Ruth E. Walker
Awards. What writer would not want to win an award for their writing? After all, we write with passion and know that few of us will be compensated for the hours and hours we devote to our craft. So awards and grants are a welcome bonus. A recent article in the Toronto Star newspaper about Canadian writers of commercial fiction got me thinking about who wins the major book awards and who gets left out.
In Canada, we have some lovely prizes for fiction writers. Notable among them:
Scotiabank Giller Prize
Arguably, the “Giller” is the glitziest party with hefty prize money for the winner: $100,000. The four finalists each receive a very nice $10,000. The prize is awarded each year to a novel or collection of short fiction.
Governor General’s Award for Fiction
While the Scotiabank Giller prize is rich in monetary rewards, there’s no denying the cachet connected to the GGs, a national recognition of literary merit since 1936. Expanded over the years to the current seven categories: fiction, non-fiction, poetry, drama, young people’s literature — text and illustrated — and translation. The Canada Council for the Arts hands out prizes for English-language winners and for French-language winners. 14 prizes in all, with writers, illustrators and translators receiving $25,000, their publishers receiving $3,000 and finalists receiving $1,000.
Rogers Writers’ Trust Fiction Prize
Like the Giller, this prize is awarded annually to a novel or collection of short fiction. The $50,000 purse is impressive and finalists receive $5,000 each.
Canada Reads
Inspired by the one-book, one-community phenomenon, CBC launched Canada Reads where five diverse panellists each champion a book that they think all of Canada should read. There’s no prize money; however, finalists and winners have all seen significant increase in sales for their books. Michael Ondaatje’s In the Skin of a Lion sold 70,000 copies after being declared winner in 2002, fifteen years after it was first published.
There are also many regional, provincial and municipal awards for literary fiction. But where is the prestigious prize for popular, commercial fiction? Generally sponsored by writing associations and groups, genre fiction has some great prizes. For example:
- Crime Writers of Canada — Arthur Ellis Awards
- Canadian Science Fiction and Fantasy Association — Aurora Awards
- Stephen Leacock Associates — Leacock Medal for Humour
According to Wikipedia, there are more than 50 literary awards in Canada for writers of adult and children’s fiction. In Canada, literary awards of serious prize money and prestige most often means serious fiction — elegant text, subtle layers of meaning, imagery and metaphor that bring us to tears with their beauty.
What about the joy of reading a terrific book? Commercial fiction, also known as “popular fiction”, is that book you can’t put down because the fascinating characters or plot are like musical earworms you cannot get out of your head. And the suspense or romance is pulling you along. There may be precious little imagery happening or subtle layering, but does that mean it is “less than” a literary gem anointed by a panel of literary judges?

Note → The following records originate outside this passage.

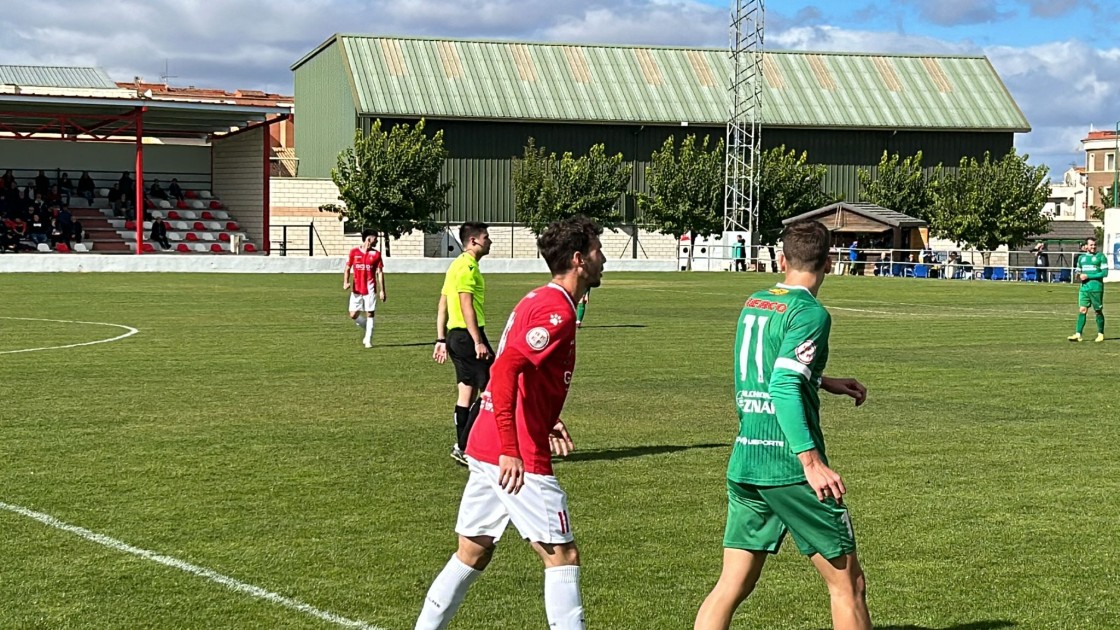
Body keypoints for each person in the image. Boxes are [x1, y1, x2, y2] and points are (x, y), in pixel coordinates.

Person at [415, 215, 606, 630]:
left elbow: (522, 374)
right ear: (578, 260)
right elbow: (503, 373)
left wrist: (548, 418)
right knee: (562, 556)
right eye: (596, 251)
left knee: (473, 549)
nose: (602, 258)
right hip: (511, 449)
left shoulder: (538, 297)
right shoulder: (556, 312)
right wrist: (511, 447)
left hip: (484, 441)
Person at [694, 219, 871, 630]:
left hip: (747, 457)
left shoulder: (756, 301)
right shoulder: (811, 313)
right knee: (849, 586)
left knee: (732, 583)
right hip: (789, 467)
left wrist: (824, 380)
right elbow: (784, 381)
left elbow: (777, 367)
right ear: (830, 263)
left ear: (781, 259)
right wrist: (810, 461)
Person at [433, 222, 493, 466]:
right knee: (492, 390)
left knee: (466, 392)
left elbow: (442, 304)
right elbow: (465, 303)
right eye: (486, 237)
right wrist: (478, 341)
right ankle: (466, 446)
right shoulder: (467, 266)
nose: (490, 242)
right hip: (469, 337)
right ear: (474, 241)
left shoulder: (455, 265)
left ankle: (463, 448)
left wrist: (440, 339)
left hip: (454, 336)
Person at [343, 229, 386, 348]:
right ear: (369, 239)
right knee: (353, 314)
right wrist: (346, 282)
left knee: (370, 312)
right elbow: (347, 268)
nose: (376, 241)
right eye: (375, 238)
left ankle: (368, 339)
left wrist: (382, 290)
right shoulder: (354, 252)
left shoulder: (376, 254)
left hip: (370, 289)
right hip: (356, 289)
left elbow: (380, 273)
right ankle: (367, 326)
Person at [1068, 237, 1107, 343]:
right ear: (1086, 246)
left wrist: (1088, 276)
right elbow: (1078, 272)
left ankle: (1100, 334)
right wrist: (1078, 275)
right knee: (1082, 310)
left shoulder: (1101, 257)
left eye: (1094, 244)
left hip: (1096, 288)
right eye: (1091, 245)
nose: (1093, 247)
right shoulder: (1081, 258)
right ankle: (1078, 334)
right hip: (1084, 288)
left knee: (1097, 311)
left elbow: (1104, 273)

I once taught a workshop where a participant was shocked that I referenced Stephen King as a strong and compelling writer. She once said a similar thing in her university English literature class and was shamed in front of her classmates by her prof’s seething rejection of “that hack.”
Victorian-era best-selling author Charles Dickens was considered to be a hack, I told her. And like Dickens, Stephen King’s work has found its way onto more than one postsecondary syllabus.

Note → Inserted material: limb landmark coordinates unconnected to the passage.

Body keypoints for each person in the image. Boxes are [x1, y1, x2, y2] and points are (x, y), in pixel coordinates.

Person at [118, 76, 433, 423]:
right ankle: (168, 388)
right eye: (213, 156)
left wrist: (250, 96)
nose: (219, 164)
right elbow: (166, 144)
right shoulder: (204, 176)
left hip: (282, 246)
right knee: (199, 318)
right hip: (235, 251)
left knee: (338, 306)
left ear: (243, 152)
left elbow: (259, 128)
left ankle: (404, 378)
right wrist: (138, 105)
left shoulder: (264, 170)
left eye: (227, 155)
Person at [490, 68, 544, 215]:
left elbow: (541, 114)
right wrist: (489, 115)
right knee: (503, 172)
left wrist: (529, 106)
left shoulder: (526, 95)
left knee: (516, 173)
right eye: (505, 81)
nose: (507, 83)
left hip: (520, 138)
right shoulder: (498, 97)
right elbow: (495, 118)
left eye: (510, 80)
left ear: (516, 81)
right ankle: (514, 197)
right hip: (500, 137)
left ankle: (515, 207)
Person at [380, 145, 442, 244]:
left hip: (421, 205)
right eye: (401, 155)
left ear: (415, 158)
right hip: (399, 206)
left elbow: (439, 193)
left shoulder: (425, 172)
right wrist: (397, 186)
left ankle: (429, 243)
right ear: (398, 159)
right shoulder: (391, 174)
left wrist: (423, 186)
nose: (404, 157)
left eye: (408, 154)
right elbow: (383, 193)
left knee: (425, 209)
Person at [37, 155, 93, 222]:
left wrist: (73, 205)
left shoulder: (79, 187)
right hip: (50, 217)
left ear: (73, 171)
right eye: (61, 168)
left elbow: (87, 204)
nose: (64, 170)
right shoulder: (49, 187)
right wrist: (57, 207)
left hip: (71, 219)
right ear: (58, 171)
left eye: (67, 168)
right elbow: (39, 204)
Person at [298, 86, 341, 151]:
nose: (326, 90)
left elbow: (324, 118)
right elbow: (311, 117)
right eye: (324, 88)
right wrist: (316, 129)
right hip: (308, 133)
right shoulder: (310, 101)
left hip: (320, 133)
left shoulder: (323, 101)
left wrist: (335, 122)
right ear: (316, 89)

Of course, there’s also some satisfaction in King’s earnings as an author of popular fiction. But even bestselling Canadian authors of popular fiction are unlikely to find themselves on the Giller prize list or anticipating a nod for a GG.
Maybe we should take a page from the National Book Awards in the U.K. Launched as the Popular Fiction Award in 2006 and now dubbed the Fiction Book of the Year, the shortlisted and winning books have included thrillers, romance and humour. Currently sponsored by a corporate giant in vision care, they are now known as the Specsavers National Book Awards.
Seems like a good idea to me. And I suspect our many popular fiction writers would agree.
Last Word
Ruth is delighted to confirm the Writer in Residence for the Arts Council, Haliburton Highlands is bestselling Canadian author of decidedly popular fiction, Susanna Kearsley.
Her latest book, Bellewether, is Haliburton Reads & Writes pick for The Big Book Club and readers are invited to join Susanna in Haliburton on September 15 to talk about Bellewether and ask Susanna questions about the book. The Big Book Club will be live streamed so that anyone can join in and participate in the discussion and Q&A. Check out the Facebook page for details.
Susanna’s books, published in translation in more than 20 countries, have won the Catherine Cookson Fiction Prize, RT Reviewers’ Choice Awards, a RITA Award, and National Readers’ Choice Awards, and have finalled for the UK’s Romantic Novel of the Year and the Crime Writers of Canada’s Arthur Ellis Award for Best Novel.